= John Would =

American musician

John Would is a Grammy award-winning American musician, songwriter, composer, record producer, audio engineer, and mixer, who was born in Vallejo, California. He has recorded and performed extensively as a multi-instrumentalist (primarily guitarist) and works mainly out of his own studio, Stanley Recordings, in Los Angeles, California.

==As producer, engineer, and musician==
Would, previously known as John Wood (name change due to too many John Woods), served as a guitarist for Warren Zevon in his 1982 touring band.

Would won a Grammy Award for his work on Fiona Apple's highly acclaimed Fetch the Bolt Cutters record. He recorded a large part of the 2020 release as well as playing keyboards and some mixing. Would's daughter, Amy Wood, is Apple's drummer and co-producer on the album. He also recorded Apple's 2012 Grammy-nominated album, The Idler Wheel...

For the 2021 Sharon Van Etten tribute album Epic Ten, Would recorded most of and mixed Fiona Apple’s version of "Love More".

For the 2022 Netflix documentary White Hot: The Rise and Fall of Abercrombie & Fitch, Would was on daughter Amy Wood’s team producing, composing, playing, and mixing the score.

For Adam Levy's 2019 release,
Accidental Courage, Would recorded the record mostly live in the studio with very few overdubs.
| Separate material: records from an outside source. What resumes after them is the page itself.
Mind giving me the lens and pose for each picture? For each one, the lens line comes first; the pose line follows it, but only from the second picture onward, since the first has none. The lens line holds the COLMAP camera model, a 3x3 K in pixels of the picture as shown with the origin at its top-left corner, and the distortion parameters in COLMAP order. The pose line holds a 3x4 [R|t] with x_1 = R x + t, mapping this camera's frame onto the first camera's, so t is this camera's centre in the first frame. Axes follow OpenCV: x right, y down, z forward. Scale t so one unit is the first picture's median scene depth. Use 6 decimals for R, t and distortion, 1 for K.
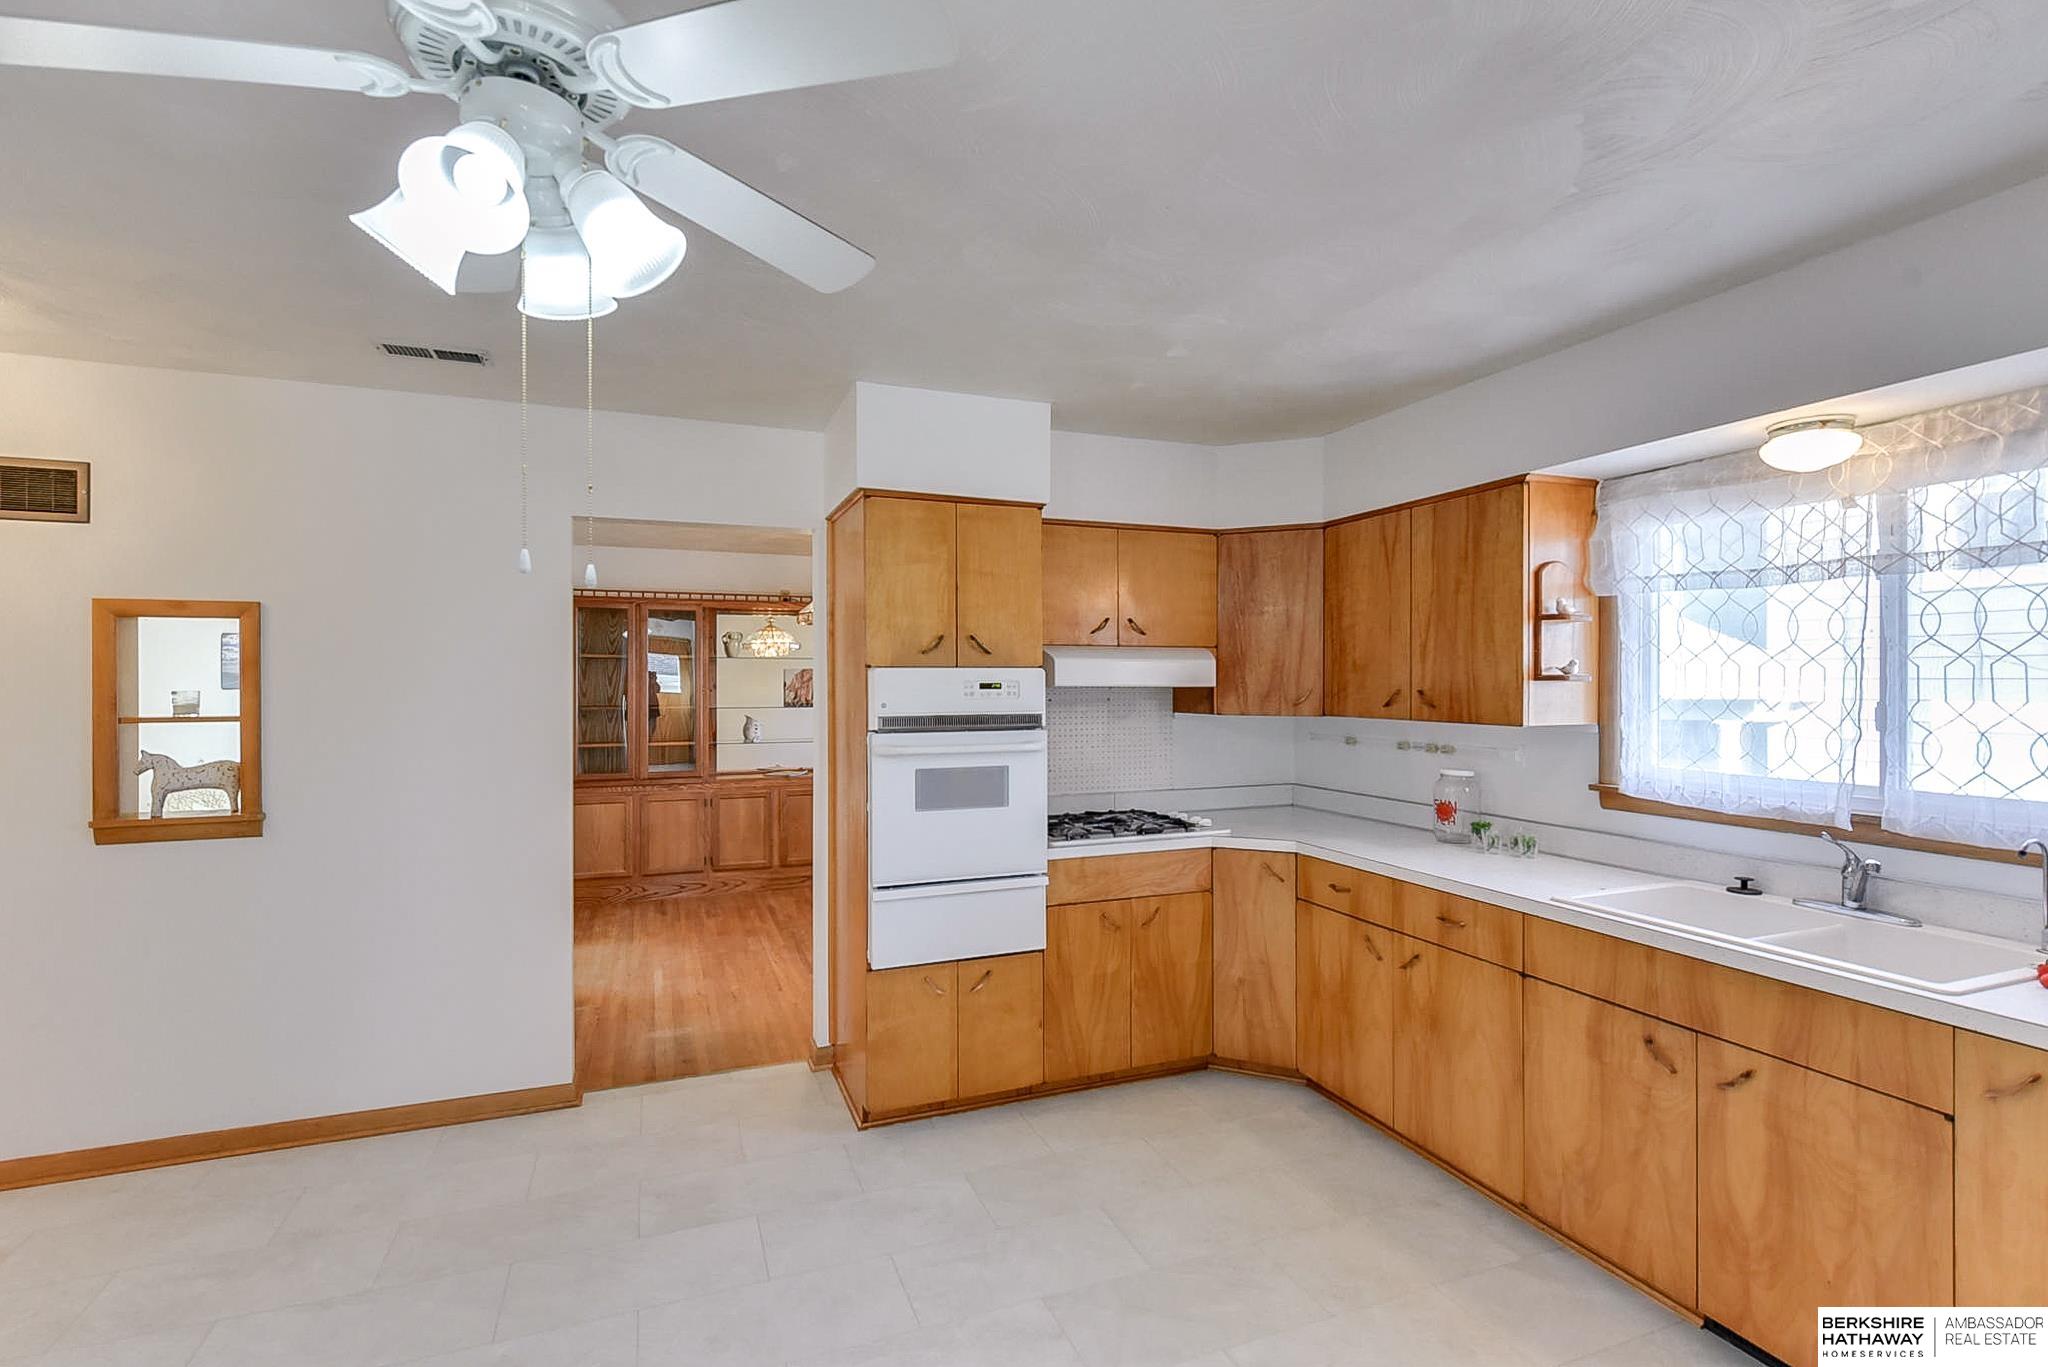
lens RADIAL K [[950.2, 0, 1024.0], [0, 950.2, 683.5], [0, 0, 1]] dist [0.002860, -0.000152]
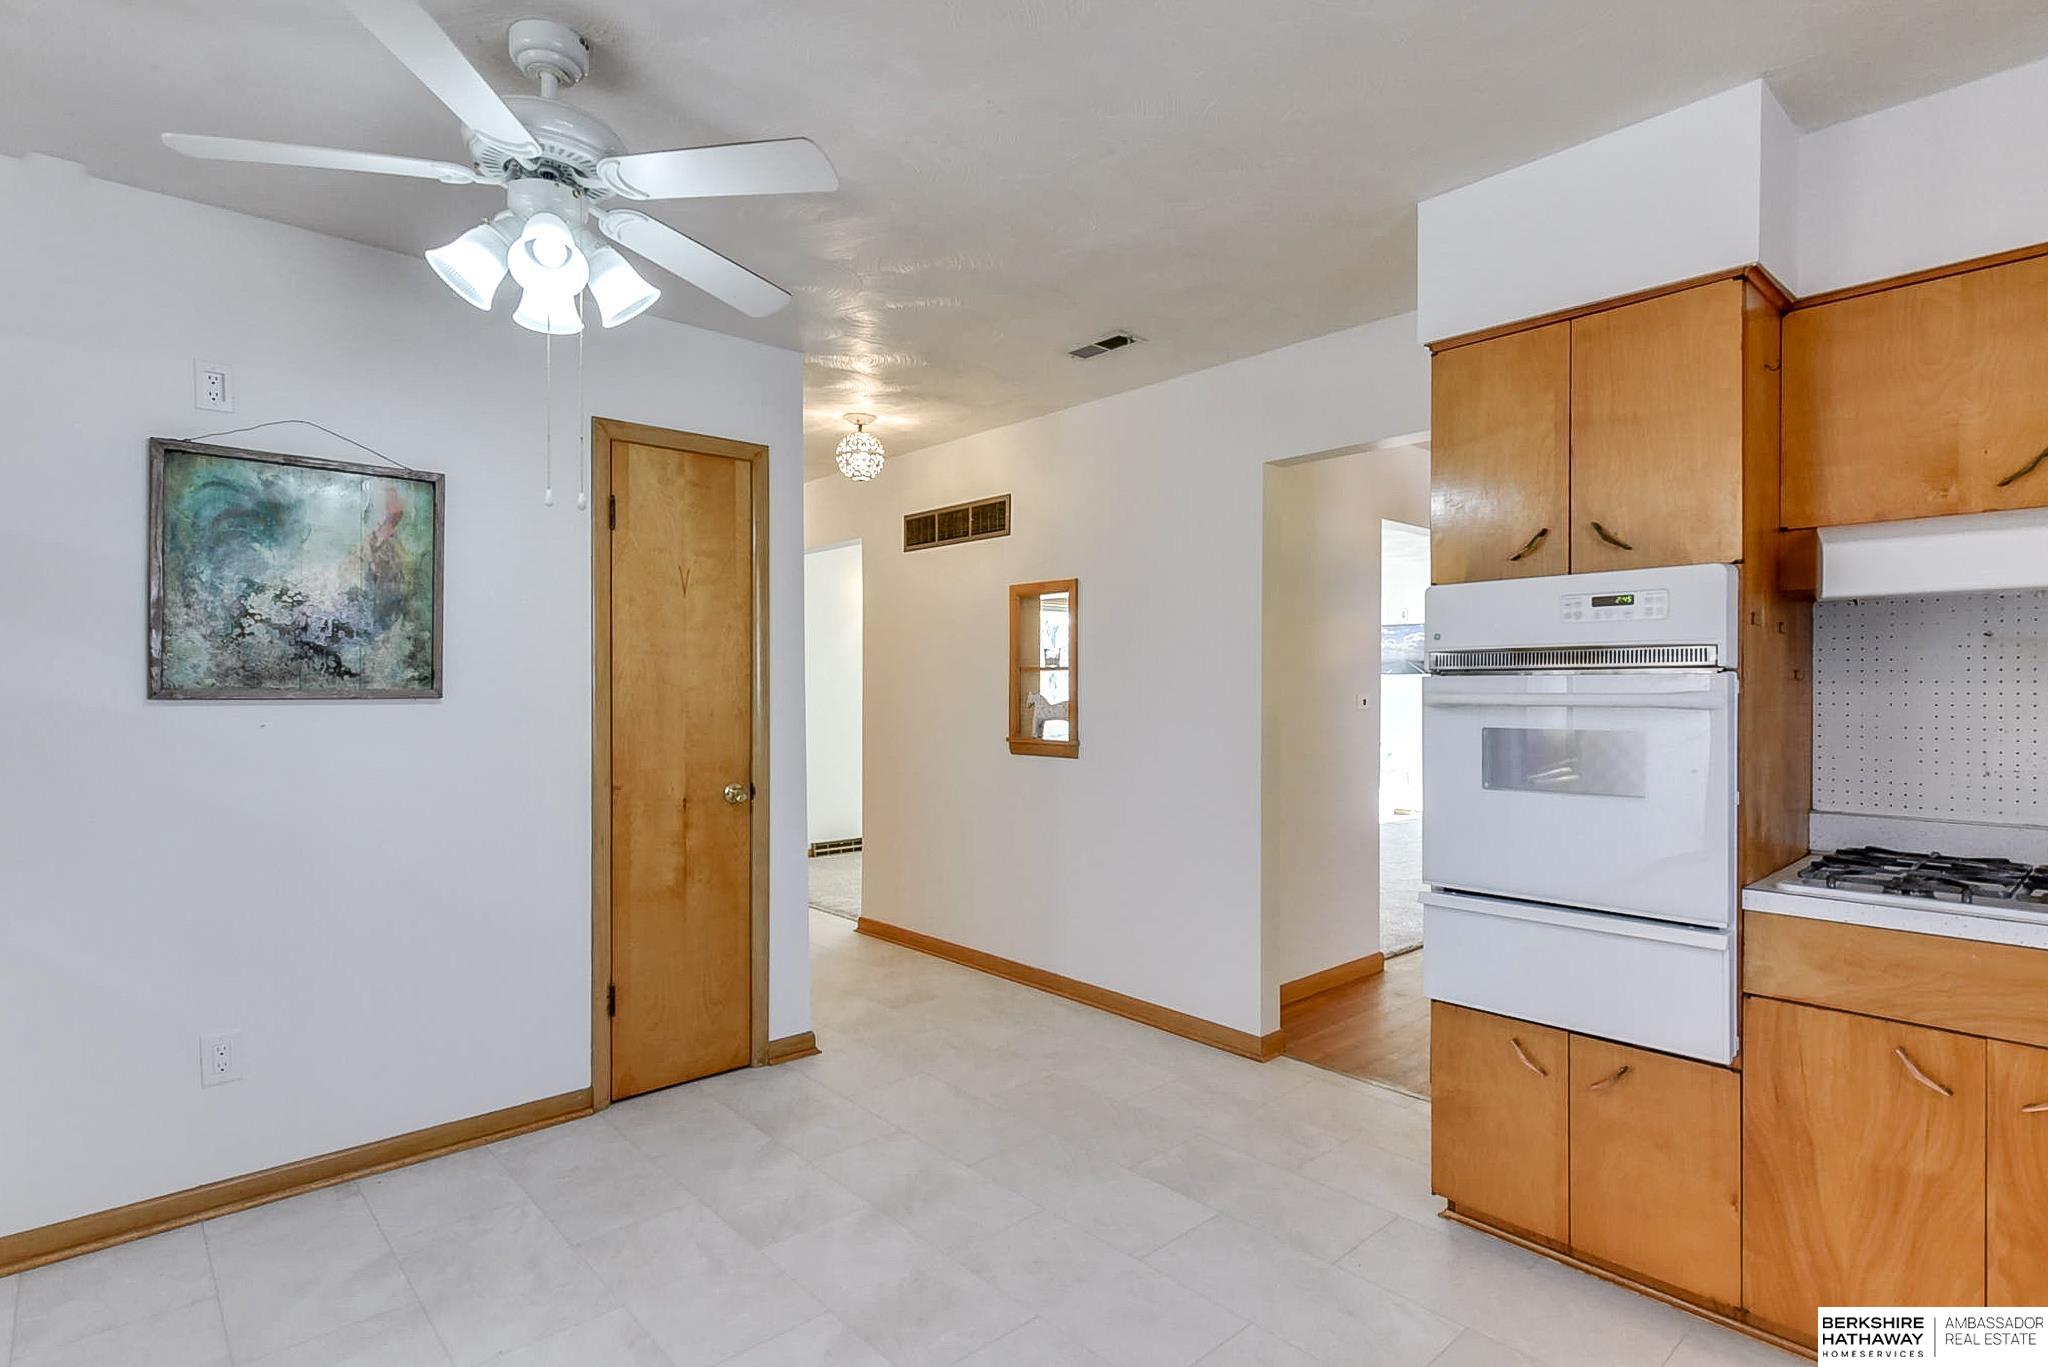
lens RADIAL K [[1015.9, 0, 1016.1], [0, 1015.9, 687.2], [0, 0, 1]] dist [0.001702, 0.000364]
pose [[0.354788, 0.001254, -0.934946, 0.443244], [-0.004692, 0.999989, -0.000439, 0.060785], [0.934935, 0.004543, 0.354790, 0.406160]]
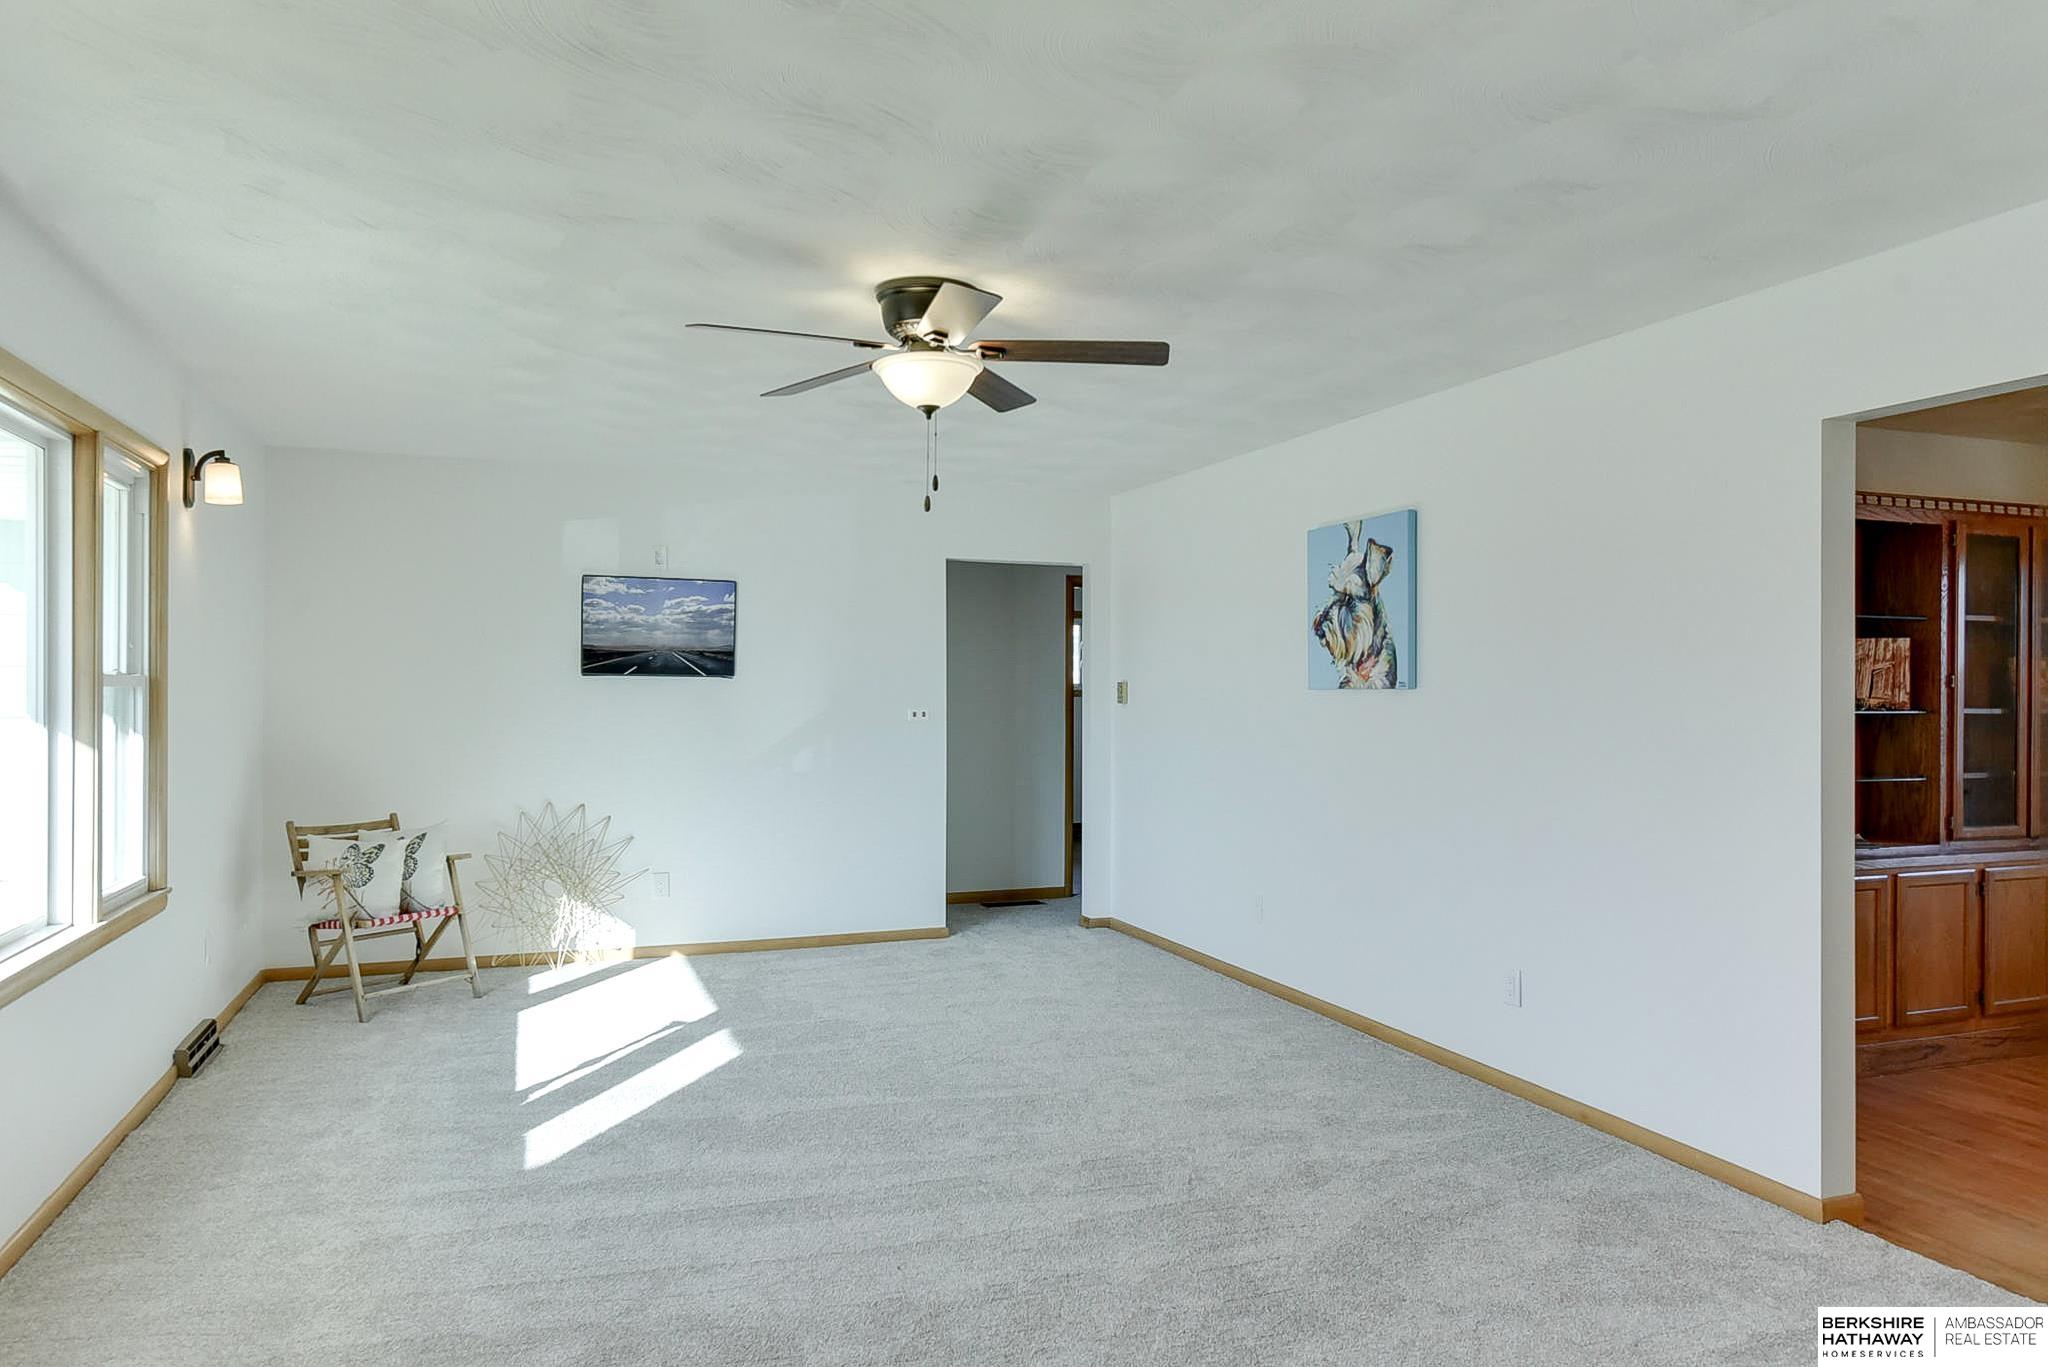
lens RADIAL K [[1313.7, 0, 1017.6], [0, 1313.7, 688.2], [0, 0, 1]] dist [0.005825, -0.000301]
pose [[0.999770, 0.006632, -0.020385, -1.513885], [-0.006733, 0.999966, -0.004865, 0.041033], [0.020352, 0.005001, 0.999780, 0.612541]]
The band featured Levy on guitars and vocals, Gaby Moreno on guitar and vocals, Charley Drayton on drums, Madison Cunningham on guitars and vocals, Darryl Jones on bass guitar, and Benmont Tench on keyboards. Would also mixed the record.

For HBO's True Blood, Would produced, recorded, played on, and mixed the song "Let's Boot and Rally" with Iggy Pop and Bethany Cosentino of Best Coast, and a remake of The Animals song "Don't Let Me Be Misunderstood". Which featured a duet with Eric Burdon and Jenny Lewis.

Would produced, arranged, and played on a remix of the T. Rex song "Children of the Revolution" for Gary Calamar and KCRW.

He recorded vocals, played lap steel guitar, and mixed Wanda Jackson's album, I Remember Elvis.

He co-produced, recorded, and mixed and played lap steel guitar on Graham Parker's album Your Country.

He has also worked with Lucinda Williams, Wild Colonials, Chuck E. Weiss, and many other prominent musicians/entertainers.

He was producer, engineer, and session musician on most of the tracks appearing on A Fair Forgery of Pink Floyd including "Comfortably Numb" by Graham Parker, "Astronomy Domine" by Mike Keneally and "What Shall We Do Now?" by Which One's Pink?

Would works almost exclusively out of his studio, Stanley Recordings, now in Arlington Heights, Los Angeles.

==Television==
John Would has done music for:
- True Blood
- Grey's Anatomy
- Dexter
- Swingtown
- Gossip Girl
- Men of a Certain Age
- Gilmore Girls
- Three seasons of The Inbetweeners (international DVD release)
- High School Reunion
- Road Rules
- The Man in the High Castle

==As recording artist==
Would released an album in 2009 under the name The Quincy Blaque Trio entitled Uneasy Listening Music. He has released three albums with the band Yortoise.